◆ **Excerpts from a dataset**

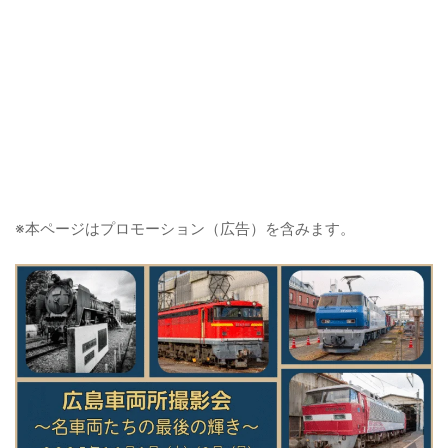
※本ページはプロモーション（広告）を含みます。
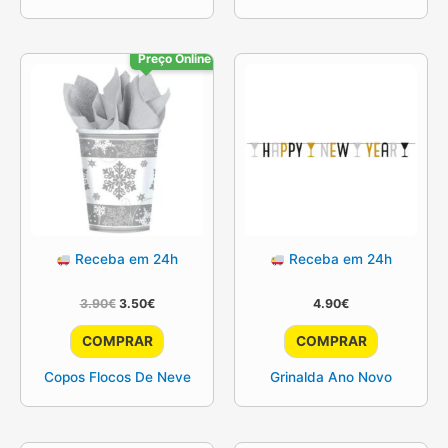
Preço Online
Receba em 24h
Receba em 24h
O
O
3.90
€
3.50
€
4.90
€
preço
preço
original
atual
COMPRAR
COMPRAR
era:
é:
3.90€.
3.50€.
Copos Flocos De Neve
Grinalda Ano Novo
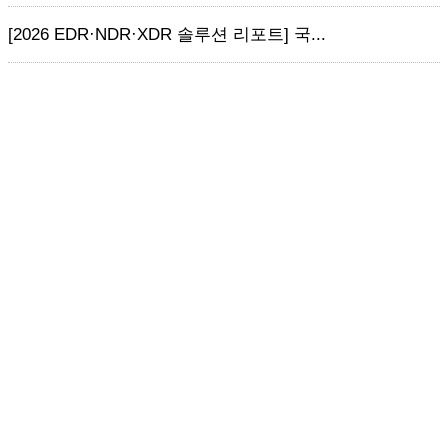
[2026 EDR·NDR·XDR 솔루션 리포트] 국...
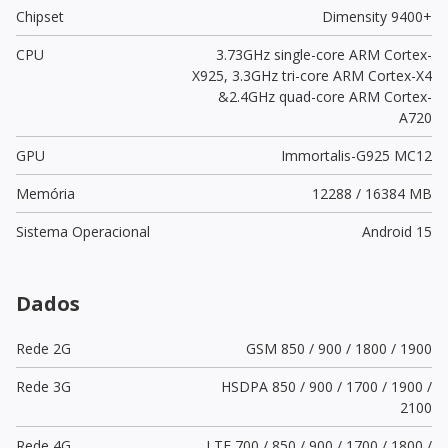
Chipset
Dimensity 9400+
CPU
3.73GHz single-core ARM Cortex-
X925, 3.3GHz tri-core ARM Cortex-X4
&2.4GHz quad-core ARM Cortex-
A720
GPU
Immortalis-G925 MC12
Memória
12288 / 16384 MB
Sistema Operacional
Android 15
Dados
Rede 2G
GSM 850 / 900 / 1800 / 1900
Rede 3G
HSDPA 850 / 900 / 1700 / 1900 /
2100
Rede 4G
LTE 700 / 850 / 900 / 1700 / 1800 /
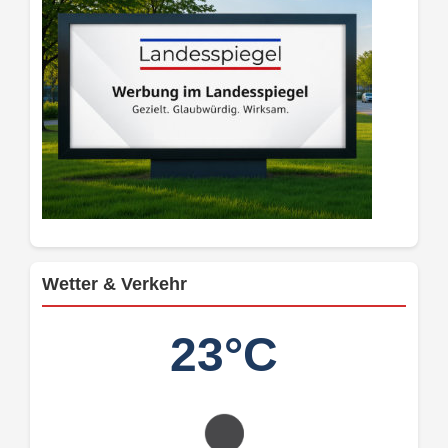
Wetter & Verkehr
23°C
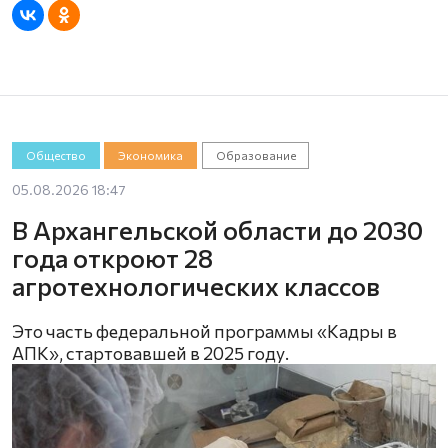
Общество
Экономика
Образование
05.08.2026 18:47
В Архангельской области до 2030
года откроют 28
агротехнологических классов
Это часть федеральной программы «Кадры в
АПК», стартовавшей в 2025 году.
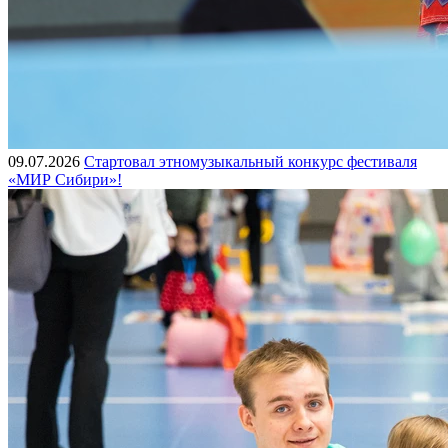
09.07.2026
Стартовал этномузыкальный конкурс фестиваля
«МИР Сибири»!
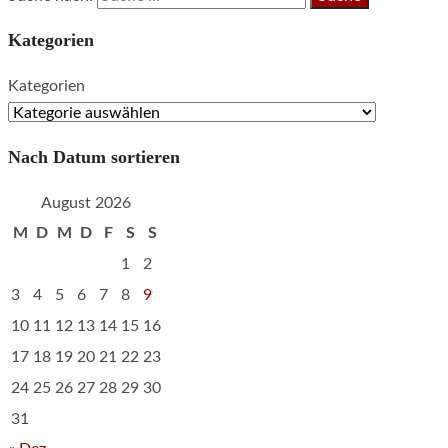
Kategorien
Kategorien
Nach Datum sortieren
August 2026
M
D
M
D
F
S
S
1
2
3
4
5
6
7
8
9
10
11
12
13
14
15
16
17
18
19
20
21
22
23
24
25
26
27
28
29
30
31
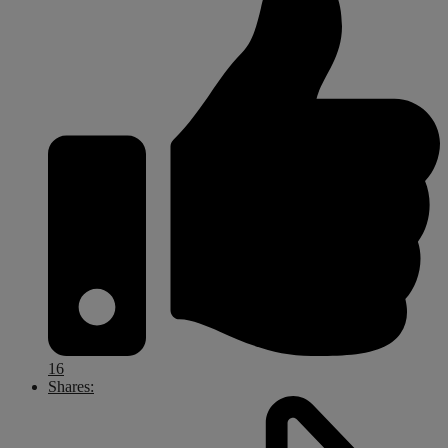
16
Shares:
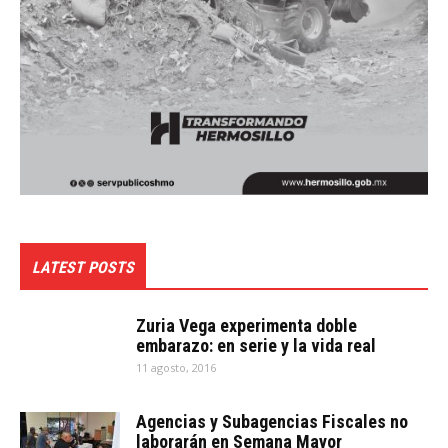
LATEST POSTS
Zuria Vega experimenta doble
embarazo: en serie y la vida real
11 agosto, 2016
Agencias y Subagencias Fiscales no
laborarán en Semana Mayor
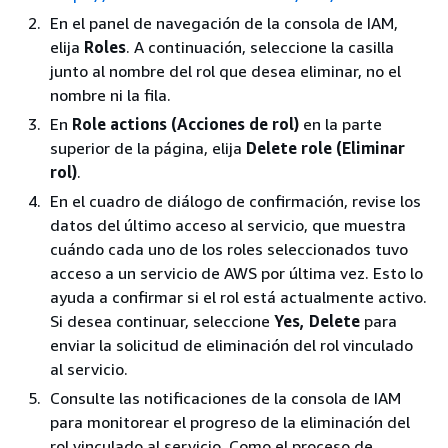
En el panel de navegación de la consola de IAM,
elija
Roles
. A continuación, seleccione la casilla
junto al nombre del rol que desea eliminar, no el
nombre ni la fila.
En
Role actions (Acciones de rol)
en la parte
superior de la página, elija
Delete role (Eliminar
rol)
.
En el cuadro de diálogo de confirmación, revise los
datos del último acceso al servicio, que muestra
cuándo cada uno de los roles seleccionados tuvo
acceso a un servicio de AWS por última vez. Esto lo
ayuda a confirmar si el rol está actualmente activo.
Si desea continuar, seleccione
Yes, Delete
para
enviar la solicitud de eliminación del rol vinculado
al servicio.
Consulte las notificaciones de la consola de IAM
para monitorear el progreso de la eliminación del
rol vinculado al servicio. Como el proceso de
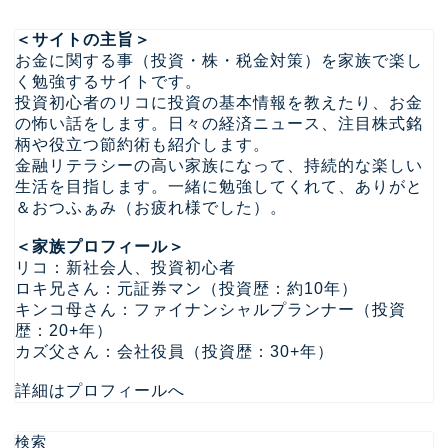
＜サイトの主旨＞
お金に関する事（投資・株・税金対策）を家族で楽し
く勉強するサイトです。
投資初心者のリコに投資の基本情報を教えたり、お金
の怖い話をします。日々の経済ニュース、注目株式銘
柄や役立つ節約術も紹介します。
金融リテラシーの高い家族になって、持続的な楽しい
生活を目指します。一緒に勉強してくれて、ありがと
＆おつふぁみ（お疲れ様でした）。
＜家族プロフィール＞
リコ：新社会人、投資初心者
ロキ兄さん：元証券マン（投資歴：約10年）
キンコ母さん：ファイナンシャルプランナー（投資
歴：20+年）
カズ父さん：会社役員（投資歴：30+年）
詳細はプロフィールへ
検索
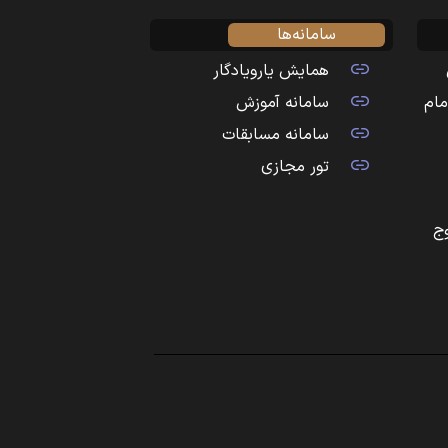
سامانه‌ها
همایش یارویادگار
مام
سامانه آموزش
سامانه مسابقات
تور مجازی
ج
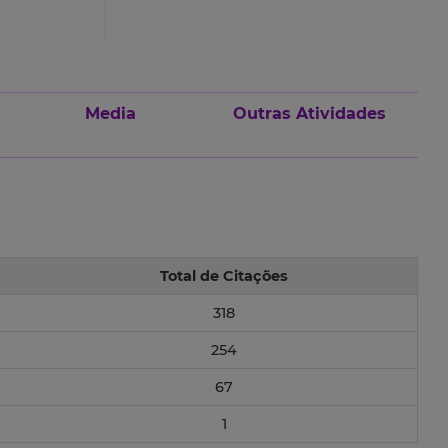
Media
Outras Atividades
Total de Citações
318
254
67
1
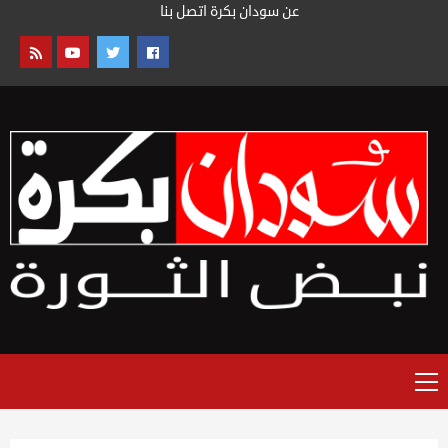
خطى
عن سودان بكرة
اتصل بنا
لى
لمحتوى
القائمة
الرئيسية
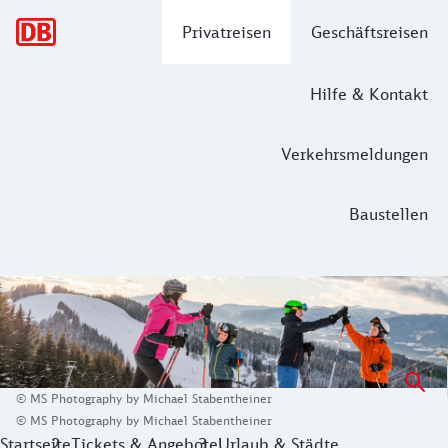
Hauptnavigation
Privatreisen
Geschäftsreisen
Hilfe & Kontakt
Verkehrsmeldungen
Baustellen
Familien-Skivergnügen auf der Simon
Als Teil der Kärntner Nockberge und der Gurktaler Alpen g
Breite, top gepflegte Skipisten und das neue, liebevoll ges
© MS Photography by Michael Stabentheiner
© MS Photography by Michael Stabentheiner
Startseite
Tickets & Angebote
Urlaub & Städte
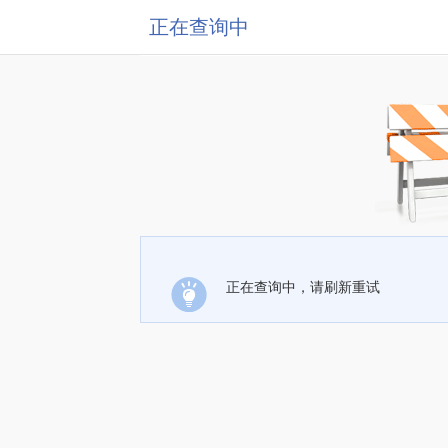
正在查询中
正在查询中，请刷新重试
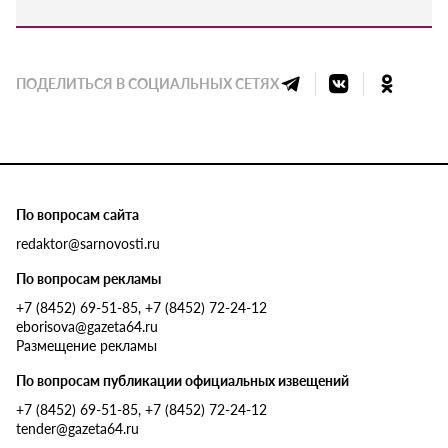
ПОДЕЛИТЬСЯ В СОЦИАЛЬНЫХ СЕТЯХ
По вопросам сайта
redaktor@sarnovosti.ru
По вопросам рекламы
+7 (8452) 69-51-85, +7 (8452) 72-24-12
eborisova@gazeta64.ru
Размещение рекламы
По вопросам публикации официальных извещений
+7 (8452) 69-51-85, +7 (8452) 72-24-12
tender@gazeta64.ru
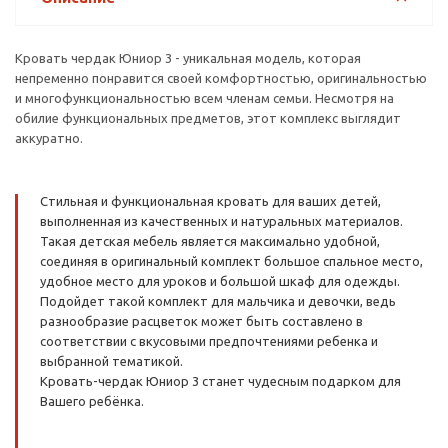
Кровать чердак Юниор 3 - уникальная модель, которая
непременно понравится своей комфортностью, оригинальностью
и многофункциональностью всем членам семьи. Несмотря на
обилие функциональных предметов, этот комплекс выглядит
аккуратно.
Стильная и функциональная кровать для ваших детей,
выполненная из качественных и натуральных материалов.
Такая детская мебель является максимально удобной,
соединяя в оригинальный комплект большое спальное место,
удобное место для уроков и большой шкаф для одежды.
Подойдет такой комплект для мальчика и девочки, ведь
разнообразие расцветок может быть составлено в
соответствии с вкусовыми предпочтениями ребенка и
выбранной тематикой.
Кровать-чердак Юниор 3 станет чудесным подарком для
Вашего ребёнка.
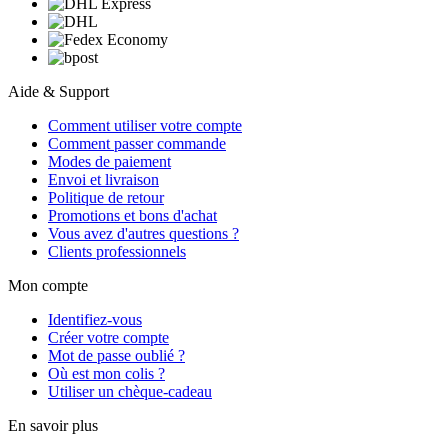
Aide & Support
Comment utiliser votre compte
Comment passer commande
Modes de paiement
Envoi et livraison
Politique de retour
Promotions et bons d'achat
Vous avez d'autres questions ?
Clients professionnels
Mon compte
Identifiez-vous
Créer votre compte
Mot de passe oublié ?
Où est mon colis ?
Utiliser un chèque-cadeau
En savoir plus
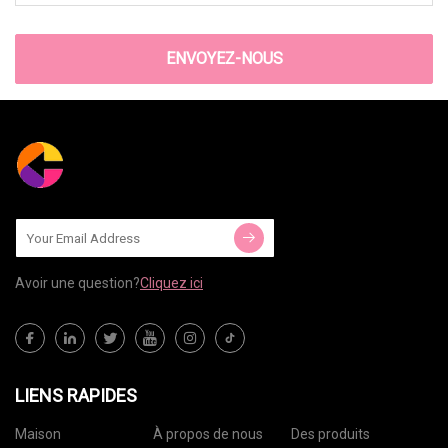
ENVOYEZ-NOUS
Avoir une question?
Cliquez ici
LIENS RAPIDES
Maison
À propos de nous
Des produits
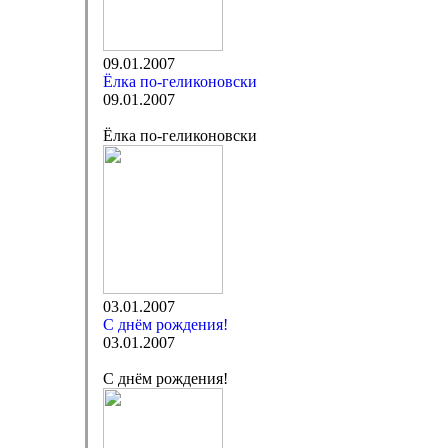
09.01.2007
Ёлка по-геликоновски
09.01.2007
Ёлка по-геликоновски
03.01.2007
С днём рождения!
03.01.2007
С днём рождения!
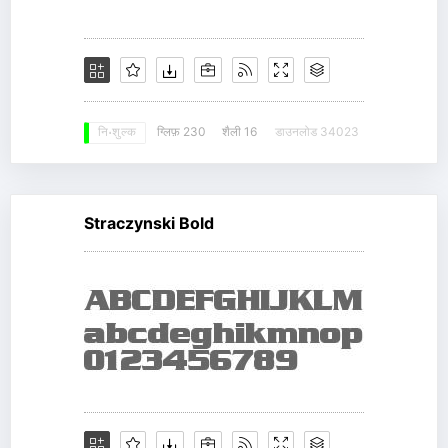
ग्लिफ़ 230
शैली 16
डाउनलोड 34023
नि: शुल्क
Straczynski Bold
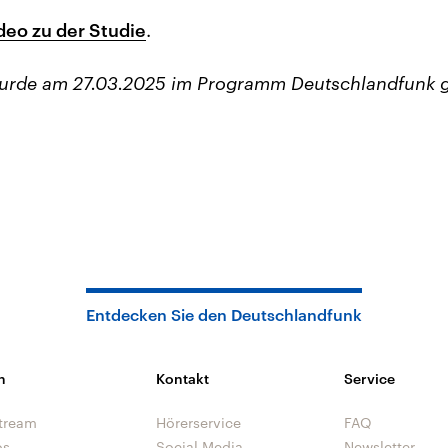
ideo zu der Studie
.
wurde am 27.03.2025 im Programm Deutschlandfunk 
Entdecken Sie den Deutschlandfunk
n
Kontakt
Service
tream
Hörerservice
FAQ
os
Social Media
Newsletter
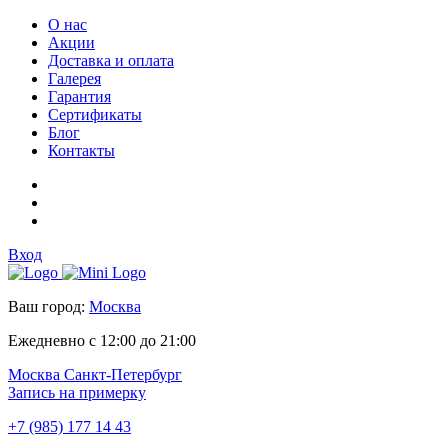
О нас
Акции
Доставка и оплата
Галерея
Гарантия
Сертификаты
Блог
Контакты
Вход
Ваш город:
Москва
Ежедневно с 12:00 до 21:00
Москва
Санкт-Петербург
Запись на примерку
+7 (985) 177 14 43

◆ **Task to complete**
Lines in the data that hold "nombre" must be located and copied.

◆ **Response to this task**
junto al nombre del rol que desea eliminar, no el
nombre ni la fila.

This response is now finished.